Problem details
In the listing below, replace every occurrence of "DISTANSUTBILDNING" with "ONLINEKURS" and reproduce the extracted text with no other changes. Leave the pictures out of your answer.

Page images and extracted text
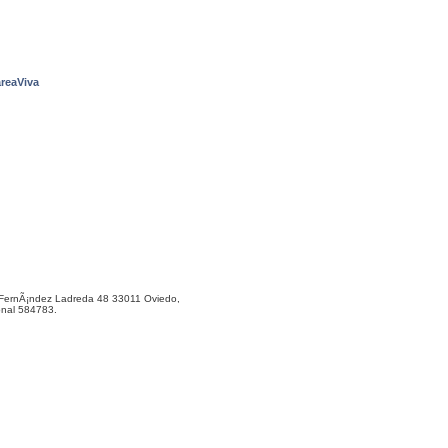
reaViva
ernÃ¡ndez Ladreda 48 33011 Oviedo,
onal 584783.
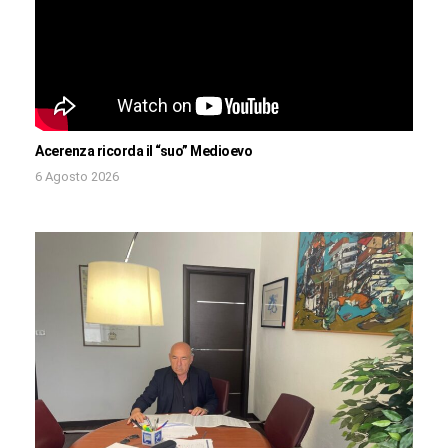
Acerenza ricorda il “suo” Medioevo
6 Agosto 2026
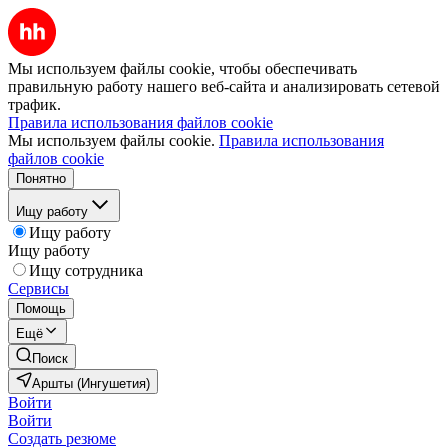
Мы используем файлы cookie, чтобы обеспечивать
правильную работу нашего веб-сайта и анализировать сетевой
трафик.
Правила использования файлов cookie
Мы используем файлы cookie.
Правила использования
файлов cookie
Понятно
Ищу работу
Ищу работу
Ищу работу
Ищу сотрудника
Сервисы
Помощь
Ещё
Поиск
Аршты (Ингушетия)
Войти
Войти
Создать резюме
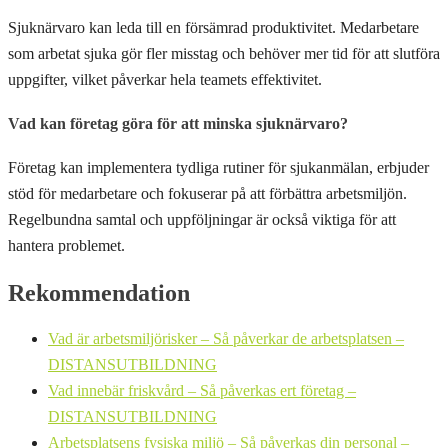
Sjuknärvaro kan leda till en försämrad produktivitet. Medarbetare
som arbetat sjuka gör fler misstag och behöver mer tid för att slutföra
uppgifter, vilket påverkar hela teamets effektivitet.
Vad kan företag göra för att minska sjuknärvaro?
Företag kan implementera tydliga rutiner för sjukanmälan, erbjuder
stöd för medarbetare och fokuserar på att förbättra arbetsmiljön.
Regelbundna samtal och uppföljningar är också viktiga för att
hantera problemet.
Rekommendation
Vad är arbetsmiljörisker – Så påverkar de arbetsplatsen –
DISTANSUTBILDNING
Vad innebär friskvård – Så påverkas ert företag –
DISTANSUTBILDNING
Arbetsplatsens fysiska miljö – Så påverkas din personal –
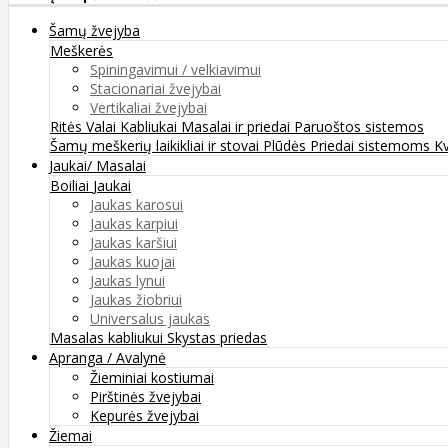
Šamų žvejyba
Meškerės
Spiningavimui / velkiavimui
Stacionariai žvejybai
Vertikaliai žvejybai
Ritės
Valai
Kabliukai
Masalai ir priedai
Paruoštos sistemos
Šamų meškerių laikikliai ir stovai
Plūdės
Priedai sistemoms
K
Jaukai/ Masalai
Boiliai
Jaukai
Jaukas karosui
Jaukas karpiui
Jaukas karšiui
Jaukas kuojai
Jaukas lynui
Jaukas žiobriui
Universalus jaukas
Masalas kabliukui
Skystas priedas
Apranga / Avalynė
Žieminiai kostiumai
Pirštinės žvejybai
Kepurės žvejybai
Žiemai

Task result
reaViva
ernÃ¡ndez Ladreda 48 33011 Oviedo,
onal 584783.
Acerenza ricorda il “suo” Medioevo
6 Agosto 2026
Мы используем файлы cookie, чтобы обеспечивать
правильную работу нашего веб-сайта и анализировать сетевой
трафик.
Правила использования файлов cookie
Мы используем файлы cookie.
Правила использования
файлов cookie
Понятно
Ищу работу
Ищу работу
Ищу работу
Ищу сотрудника
Сервисы
Помощь
Ещё
Поиск
Аршты (Ингушетия)
Войти
Войти
Создать резюме
Sjuknärvaro kan leda till en försämrad produktivitet. Medarbetare
som arbetat sjuka gör fler misstag och behöver mer tid för att slutföra
uppgifter, vilket påverkar hela teamets effektivitet.
Vad kan företag göra för att minska sjuknärvaro?
Företag kan implementera tydliga rutiner för sjukanmälan, erbjuder
stöd för medarbetare och fokuserar på att förbättra arbetsmiljön.
Regelbundna samtal och uppföljningar är också viktiga för att
hantera problemet.
Rekommendation
Vad är arbetsmiljörisker – Så påverkar de arbetsplatsen –
ONLINEKURS
Vad innebär friskvård – Så påverkas ert företag –
ONLINEKURS
Arbetsplatsens fysiska miljö – Så påverkas din personal –
Šamų žvejyba
Meškerės
Spiningavimui / velkiavimui
Stacionariai žvejybai
Vertikaliai žvejybai
Ritės
Valai
Kabliukai
Masalai ir priedai
Paruoštos sistemos
Šamų meškerių laikikliai ir stovai
Plūdės
Priedai sistemoms
K
Jaukai/ Masalai
Boiliai
Jaukai
Jaukas karosui
Jaukas karpiui
Jaukas karšiui
Jaukas kuojai
Jaukas lynui
Jaukas žiobriui
Universalus jaukas
Masalas kabliukui
Skystas priedas
Apranga / Avalynė
Žieminiai kostiumai
Pirštinės žvejybai
Kepurės žvejybai
Žiemai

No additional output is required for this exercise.